Desde que se abrió la caja de pandora de corrupción del gobierno, voces de diversos sectores políticos han hablado de un “peligro de moralizar”. Alguno podría pensar que, en ese sentido, sería mejor no hablar de “la moral” en la Constitución ¡cuando lo que falta aquí es precisamente hablar de moral! No es el exceso de moralidad lo que había en el Frente Amplio, sino inmoralidad, manifestada en la soberbia discursiva de autoconsiderarse puros, en la total ausencia de probidad de su praxis y, en el debate dentro del Consejo Constitucional, en querer eliminar el reconocimiento público de la moral como límite al ejercicio de los derechos.

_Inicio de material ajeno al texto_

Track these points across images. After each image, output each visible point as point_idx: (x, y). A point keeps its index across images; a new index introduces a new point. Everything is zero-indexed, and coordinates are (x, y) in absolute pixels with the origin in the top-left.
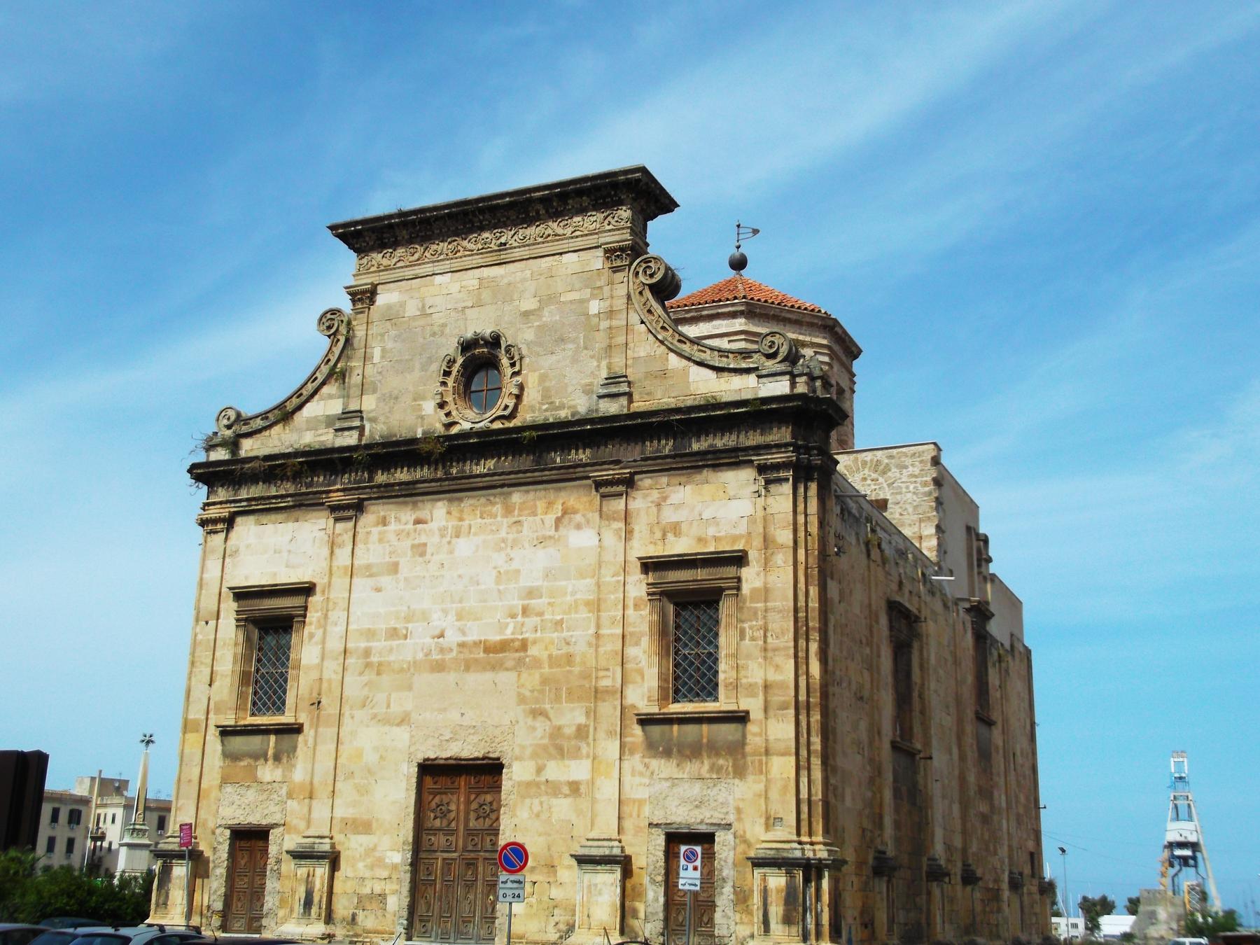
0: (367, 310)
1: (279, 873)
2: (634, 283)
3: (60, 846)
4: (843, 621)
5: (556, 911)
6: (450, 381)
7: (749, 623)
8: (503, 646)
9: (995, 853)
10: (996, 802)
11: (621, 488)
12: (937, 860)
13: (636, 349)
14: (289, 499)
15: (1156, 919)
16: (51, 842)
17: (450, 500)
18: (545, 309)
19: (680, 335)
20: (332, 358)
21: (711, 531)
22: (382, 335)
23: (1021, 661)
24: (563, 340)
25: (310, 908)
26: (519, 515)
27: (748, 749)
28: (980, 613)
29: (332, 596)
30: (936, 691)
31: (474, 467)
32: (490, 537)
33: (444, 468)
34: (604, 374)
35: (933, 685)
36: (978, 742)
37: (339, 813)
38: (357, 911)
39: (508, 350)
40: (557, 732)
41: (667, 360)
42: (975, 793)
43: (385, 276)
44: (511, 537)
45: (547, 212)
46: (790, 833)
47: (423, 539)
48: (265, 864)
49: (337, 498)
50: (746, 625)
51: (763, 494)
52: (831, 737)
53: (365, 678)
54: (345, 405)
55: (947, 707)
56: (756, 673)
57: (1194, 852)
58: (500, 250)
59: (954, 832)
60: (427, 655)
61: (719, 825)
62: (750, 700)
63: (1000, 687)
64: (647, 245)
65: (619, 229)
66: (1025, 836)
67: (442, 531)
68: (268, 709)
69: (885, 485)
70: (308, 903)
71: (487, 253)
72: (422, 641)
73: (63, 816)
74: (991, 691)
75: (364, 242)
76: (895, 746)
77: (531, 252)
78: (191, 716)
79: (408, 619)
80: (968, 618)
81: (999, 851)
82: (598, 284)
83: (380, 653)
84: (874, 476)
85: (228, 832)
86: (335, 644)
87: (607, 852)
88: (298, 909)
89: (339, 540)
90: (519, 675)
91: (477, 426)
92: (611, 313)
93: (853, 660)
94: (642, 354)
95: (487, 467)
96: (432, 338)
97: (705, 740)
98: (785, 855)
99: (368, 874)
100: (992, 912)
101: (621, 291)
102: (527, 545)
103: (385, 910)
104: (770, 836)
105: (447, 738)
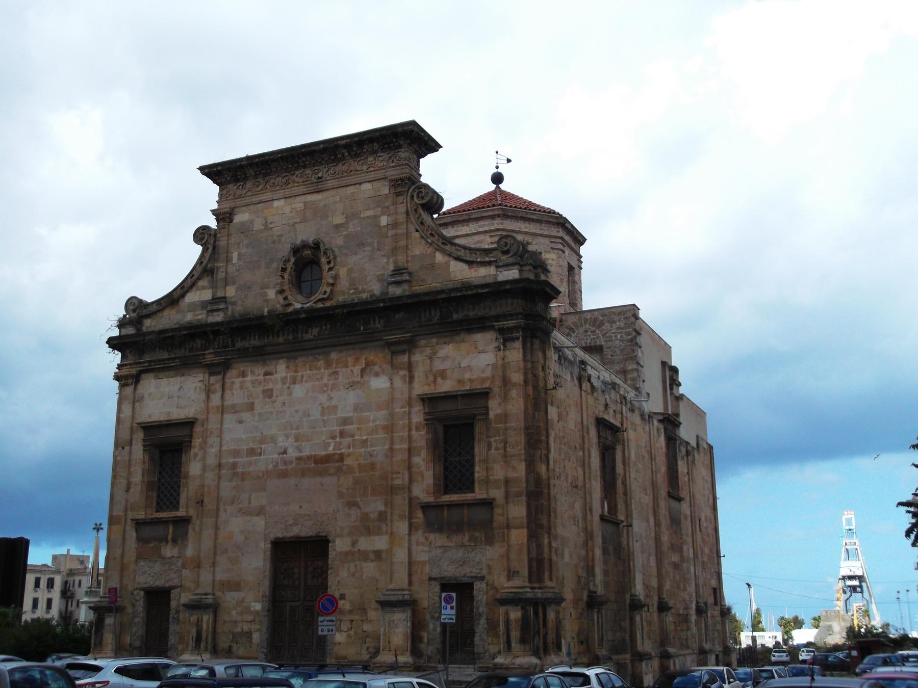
0: (227, 226)
1: (178, 620)
2: (411, 203)
3: (42, 605)
4: (561, 434)
5: (368, 640)
6: (286, 276)
7: (494, 438)
8: (327, 459)
9: (685, 589)
10: (685, 554)
11: (405, 347)
12: (637, 596)
13: (413, 249)
14: (177, 360)
15: (833, 631)
16: (35, 602)
17: (288, 358)
18: (350, 223)
19: (443, 239)
20: (203, 260)
21: (467, 376)
22: (238, 244)
23: (705, 454)
24: (363, 244)
25: (200, 643)
26: (336, 368)
27: (495, 524)
28: (670, 422)
29: (209, 428)
30: (636, 479)
31: (304, 335)
32: (317, 383)
33: (283, 335)
34: (391, 267)
35: (633, 475)
36: (670, 513)
37: (219, 577)
38: (232, 644)
39: (325, 253)
40: (365, 517)
41: (435, 256)
42: (668, 548)
43: (239, 202)
44: (331, 382)
45: (349, 154)
46: (524, 581)
47: (270, 386)
48: (169, 614)
49: (210, 358)
50: (492, 440)
51: (502, 348)
52: (552, 514)
53: (234, 484)
54: (214, 294)
55: (645, 490)
56: (499, 473)
57: (860, 582)
58: (318, 182)
59: (651, 576)
60: (275, 466)
61: (476, 577)
62: (495, 491)
63: (688, 473)
64: (420, 175)
65: (399, 166)
66: (709, 577)
67: (284, 380)
68: (168, 507)
69: (600, 335)
70: (198, 640)
71: (309, 184)
72: (271, 457)
73: (43, 583)
74: (680, 477)
75: (223, 178)
76: (602, 518)
77: (340, 183)
78: (115, 514)
79: (263, 441)
80: (661, 426)
81: (688, 588)
82: (387, 204)
83: (243, 466)
84: (593, 329)
85: (142, 593)
86: (211, 461)
87: (401, 598)
88: (192, 644)
89: (213, 388)
90: (339, 479)
91: (305, 306)
92: (395, 225)
93: (569, 460)
94: (417, 253)
95: (313, 334)
96: (273, 245)
97: (466, 519)
98: (521, 596)
99: (239, 618)
100: (682, 630)
101: (402, 209)
102: (341, 387)
103: (251, 642)
104: (510, 584)
105: (290, 523)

Querer alcanzar un estándar ético decente mediante la eliminación de todo estándar ético es tan absurdo como querer ahorrar sin saber cuánto se gana y cuánto se gasta, o incluso mediante el despilfarro; o querer adelgazar sin criterios claros de qué comer y qué no comer. La moral nos permite saber cómo ser buenas personas, nos muestra que es mejor empeñarse de manera firme y perseverante por el bien común y que eso redunda en una mejor comunidad política.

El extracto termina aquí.